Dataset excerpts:
----------

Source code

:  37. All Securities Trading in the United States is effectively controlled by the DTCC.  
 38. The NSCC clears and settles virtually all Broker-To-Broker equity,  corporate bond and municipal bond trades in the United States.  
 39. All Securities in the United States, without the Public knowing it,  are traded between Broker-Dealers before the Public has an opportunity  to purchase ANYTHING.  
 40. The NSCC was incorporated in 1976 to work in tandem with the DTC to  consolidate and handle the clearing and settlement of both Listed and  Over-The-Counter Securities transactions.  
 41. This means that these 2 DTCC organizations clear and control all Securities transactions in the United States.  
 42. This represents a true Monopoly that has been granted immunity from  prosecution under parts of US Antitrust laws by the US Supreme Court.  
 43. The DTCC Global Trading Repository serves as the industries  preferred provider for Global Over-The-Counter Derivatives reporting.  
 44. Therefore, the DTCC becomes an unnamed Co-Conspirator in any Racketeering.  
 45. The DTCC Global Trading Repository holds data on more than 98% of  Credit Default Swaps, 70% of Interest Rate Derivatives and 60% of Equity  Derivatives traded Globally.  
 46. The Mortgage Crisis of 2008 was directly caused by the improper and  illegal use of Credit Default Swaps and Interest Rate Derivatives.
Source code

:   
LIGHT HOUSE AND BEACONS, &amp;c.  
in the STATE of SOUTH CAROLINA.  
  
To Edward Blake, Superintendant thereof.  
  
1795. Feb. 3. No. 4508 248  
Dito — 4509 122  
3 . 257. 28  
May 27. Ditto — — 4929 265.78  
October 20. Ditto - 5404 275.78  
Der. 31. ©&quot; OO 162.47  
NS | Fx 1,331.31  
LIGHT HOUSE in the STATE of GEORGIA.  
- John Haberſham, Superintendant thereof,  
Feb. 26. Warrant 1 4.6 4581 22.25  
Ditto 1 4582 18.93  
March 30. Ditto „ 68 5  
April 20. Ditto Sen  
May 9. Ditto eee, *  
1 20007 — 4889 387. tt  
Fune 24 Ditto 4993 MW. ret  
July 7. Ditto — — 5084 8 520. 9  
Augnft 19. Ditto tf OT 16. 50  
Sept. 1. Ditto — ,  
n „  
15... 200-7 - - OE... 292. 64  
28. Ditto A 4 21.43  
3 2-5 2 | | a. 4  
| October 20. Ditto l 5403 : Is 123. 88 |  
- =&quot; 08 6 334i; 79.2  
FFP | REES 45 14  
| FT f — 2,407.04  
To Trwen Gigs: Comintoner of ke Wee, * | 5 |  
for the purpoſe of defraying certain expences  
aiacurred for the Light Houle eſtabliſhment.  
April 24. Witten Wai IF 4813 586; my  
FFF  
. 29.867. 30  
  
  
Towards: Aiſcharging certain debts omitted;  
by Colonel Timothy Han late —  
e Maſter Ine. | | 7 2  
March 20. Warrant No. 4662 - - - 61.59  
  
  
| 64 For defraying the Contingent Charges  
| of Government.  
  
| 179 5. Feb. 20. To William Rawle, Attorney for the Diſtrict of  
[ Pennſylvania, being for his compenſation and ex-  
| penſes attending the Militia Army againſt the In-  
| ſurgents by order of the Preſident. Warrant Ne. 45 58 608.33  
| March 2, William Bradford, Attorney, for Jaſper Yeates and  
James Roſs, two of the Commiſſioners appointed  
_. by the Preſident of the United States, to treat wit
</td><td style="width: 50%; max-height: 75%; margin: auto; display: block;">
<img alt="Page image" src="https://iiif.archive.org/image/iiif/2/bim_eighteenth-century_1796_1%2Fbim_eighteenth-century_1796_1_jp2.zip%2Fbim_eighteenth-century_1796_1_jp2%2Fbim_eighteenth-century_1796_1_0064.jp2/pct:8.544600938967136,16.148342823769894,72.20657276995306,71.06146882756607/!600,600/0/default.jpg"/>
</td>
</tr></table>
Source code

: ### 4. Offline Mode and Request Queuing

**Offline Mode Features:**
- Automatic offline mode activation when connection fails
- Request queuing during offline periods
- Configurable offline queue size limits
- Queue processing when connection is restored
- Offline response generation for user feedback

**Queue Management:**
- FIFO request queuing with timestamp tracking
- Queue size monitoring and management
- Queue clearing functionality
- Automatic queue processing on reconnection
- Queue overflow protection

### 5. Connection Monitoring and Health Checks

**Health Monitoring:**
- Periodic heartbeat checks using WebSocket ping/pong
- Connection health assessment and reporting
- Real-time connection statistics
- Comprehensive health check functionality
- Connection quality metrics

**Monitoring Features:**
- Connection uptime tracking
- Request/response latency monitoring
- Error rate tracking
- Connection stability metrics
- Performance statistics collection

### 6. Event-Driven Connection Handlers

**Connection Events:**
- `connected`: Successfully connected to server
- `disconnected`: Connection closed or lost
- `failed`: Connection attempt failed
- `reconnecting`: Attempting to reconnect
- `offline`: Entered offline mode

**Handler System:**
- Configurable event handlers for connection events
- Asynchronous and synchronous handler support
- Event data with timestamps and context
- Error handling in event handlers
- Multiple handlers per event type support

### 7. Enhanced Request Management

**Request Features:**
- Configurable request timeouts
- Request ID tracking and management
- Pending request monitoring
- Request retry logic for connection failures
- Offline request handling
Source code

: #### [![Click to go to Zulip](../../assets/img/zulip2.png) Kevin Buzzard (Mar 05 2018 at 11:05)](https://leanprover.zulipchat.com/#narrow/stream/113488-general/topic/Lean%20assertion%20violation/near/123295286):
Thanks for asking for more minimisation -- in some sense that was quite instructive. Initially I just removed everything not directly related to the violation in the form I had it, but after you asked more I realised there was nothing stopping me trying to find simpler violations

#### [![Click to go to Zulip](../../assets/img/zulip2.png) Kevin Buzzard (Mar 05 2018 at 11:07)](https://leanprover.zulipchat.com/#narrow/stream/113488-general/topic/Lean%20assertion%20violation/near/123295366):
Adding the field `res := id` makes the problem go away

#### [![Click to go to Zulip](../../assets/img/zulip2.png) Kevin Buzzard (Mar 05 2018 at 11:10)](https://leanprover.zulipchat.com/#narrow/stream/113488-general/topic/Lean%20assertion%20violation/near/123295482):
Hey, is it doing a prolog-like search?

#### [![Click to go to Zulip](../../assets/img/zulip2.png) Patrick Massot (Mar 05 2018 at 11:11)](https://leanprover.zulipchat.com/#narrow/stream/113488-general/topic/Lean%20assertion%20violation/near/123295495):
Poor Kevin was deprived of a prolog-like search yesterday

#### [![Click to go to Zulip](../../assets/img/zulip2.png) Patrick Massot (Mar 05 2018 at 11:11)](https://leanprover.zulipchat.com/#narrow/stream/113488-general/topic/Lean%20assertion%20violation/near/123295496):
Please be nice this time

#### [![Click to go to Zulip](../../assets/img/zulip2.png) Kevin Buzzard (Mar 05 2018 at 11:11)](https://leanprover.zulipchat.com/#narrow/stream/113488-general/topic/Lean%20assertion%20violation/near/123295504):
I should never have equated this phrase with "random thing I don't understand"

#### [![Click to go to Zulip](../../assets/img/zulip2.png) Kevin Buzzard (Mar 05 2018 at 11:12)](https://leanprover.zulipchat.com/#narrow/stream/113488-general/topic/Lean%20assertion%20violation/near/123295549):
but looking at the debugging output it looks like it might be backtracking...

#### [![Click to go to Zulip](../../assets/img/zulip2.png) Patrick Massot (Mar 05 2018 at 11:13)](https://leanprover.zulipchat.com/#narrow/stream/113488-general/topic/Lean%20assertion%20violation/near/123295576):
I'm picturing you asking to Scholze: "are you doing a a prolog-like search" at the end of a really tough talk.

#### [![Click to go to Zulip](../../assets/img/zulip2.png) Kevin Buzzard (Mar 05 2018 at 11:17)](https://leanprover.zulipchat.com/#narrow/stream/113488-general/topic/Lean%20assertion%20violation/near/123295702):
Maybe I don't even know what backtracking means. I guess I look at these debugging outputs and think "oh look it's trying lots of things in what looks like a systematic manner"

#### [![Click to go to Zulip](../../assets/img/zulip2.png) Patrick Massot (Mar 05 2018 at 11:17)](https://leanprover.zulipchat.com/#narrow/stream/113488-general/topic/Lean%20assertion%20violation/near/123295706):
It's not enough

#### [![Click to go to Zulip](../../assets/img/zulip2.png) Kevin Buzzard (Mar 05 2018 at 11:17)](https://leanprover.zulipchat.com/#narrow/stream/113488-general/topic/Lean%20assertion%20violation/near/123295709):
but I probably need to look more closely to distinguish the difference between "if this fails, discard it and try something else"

----------

◆ **Problem**: Filter the entries and copy each line with "trying".

◆ **Response below**:
Thanks for asking for more minimisation -- in some sense that was quite instructive. Initially I just removed everything not directly related to the violation in the form I had it, but after you asked more I realised there was nothing stopping me trying to find simpler violations
Maybe I don't even know what backtracking means. I guess I look at these debugging outputs and think "oh look it's trying lots of things in what looks like a systematic manner"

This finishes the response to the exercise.